¿Podría el cáñamo ser una herramienta clave en la lucha contra el cambio climático?
El Reino Unido sigue clasificando el cáñamo industrial como droga controlada. Foto: Andreas Hauslbetz/Alamy

En todos los debates sobre cómo frenar el cambio climático, prácticamente no se menciona el cáñamo. Más conocido como cannabis, las variedades modernas de cáñamo son demasiado débiles para ser utilizadas como estupefacientes, pero son extremadamente eficientes en la absorción y retención de carbono.

El cáñamo es una de las plantas de más rápido crecimiento del mundo y puede llegar a medir 4 metros en 100 días. Las investigaciones sugieren que el cáñamo es dos veces más eficaz que los árboles en cuanto a la absorción y retención de carbono, ya que se calcula que una hectárea de cáñamo absorbe entre 8 y 22 toneladas de CO2 al año, una cantidad superior a la de cualquier bosque. Además, el CO2 queda retenido de forma permanente en las fibras de cáñamo, que pueden ser utilizadas para muchos productos, como textiles, medicinas, aislamiento de edificios y concreto; BMW incluso lo utiliza para sustituir los plásticos en varias piezas de automóviles.

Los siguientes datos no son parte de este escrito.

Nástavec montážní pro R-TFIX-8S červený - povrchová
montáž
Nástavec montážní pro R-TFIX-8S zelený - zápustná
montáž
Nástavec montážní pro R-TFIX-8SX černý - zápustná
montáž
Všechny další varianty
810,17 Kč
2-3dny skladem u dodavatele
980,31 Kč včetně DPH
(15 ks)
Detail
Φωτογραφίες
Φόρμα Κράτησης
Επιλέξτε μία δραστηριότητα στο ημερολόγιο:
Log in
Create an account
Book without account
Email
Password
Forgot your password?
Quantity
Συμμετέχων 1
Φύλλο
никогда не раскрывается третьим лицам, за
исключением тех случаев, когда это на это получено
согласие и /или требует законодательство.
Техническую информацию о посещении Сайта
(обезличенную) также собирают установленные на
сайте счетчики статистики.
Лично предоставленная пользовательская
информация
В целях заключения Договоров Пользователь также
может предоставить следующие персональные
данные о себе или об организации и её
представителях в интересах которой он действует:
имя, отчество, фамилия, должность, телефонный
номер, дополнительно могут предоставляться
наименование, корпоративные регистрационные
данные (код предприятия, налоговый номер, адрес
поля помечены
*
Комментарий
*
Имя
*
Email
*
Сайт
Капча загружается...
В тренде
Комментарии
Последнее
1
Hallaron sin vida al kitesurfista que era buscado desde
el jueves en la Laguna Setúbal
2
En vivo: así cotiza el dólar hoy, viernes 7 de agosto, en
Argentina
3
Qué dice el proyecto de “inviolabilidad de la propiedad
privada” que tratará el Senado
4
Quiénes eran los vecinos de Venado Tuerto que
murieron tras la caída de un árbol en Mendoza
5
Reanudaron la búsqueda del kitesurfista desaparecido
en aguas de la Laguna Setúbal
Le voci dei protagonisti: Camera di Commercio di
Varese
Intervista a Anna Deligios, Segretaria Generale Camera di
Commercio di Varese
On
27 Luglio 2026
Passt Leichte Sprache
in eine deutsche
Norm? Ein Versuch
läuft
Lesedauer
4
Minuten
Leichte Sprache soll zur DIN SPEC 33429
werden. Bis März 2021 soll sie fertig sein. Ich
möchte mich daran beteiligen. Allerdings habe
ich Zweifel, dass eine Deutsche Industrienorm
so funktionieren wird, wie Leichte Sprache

Sin embargo, a diferencia de muchos otros países, el Reino Unido aún clasifica el cáñamo industrial como una droga controlada, y el cultivo de la planta requiere una licencia otorgada por el Ministerio del Interior. En Gran Bretaña solo se cultivan aproximadamente 800 hectáreas, pero los trabajos de la Universidad de York y el Biorenewables Development Centre pretenden aumentar esta cifra hasta las 80 mil hectáreas y convertir el cáñamo en uno de los principales cultivos del Reino Unido.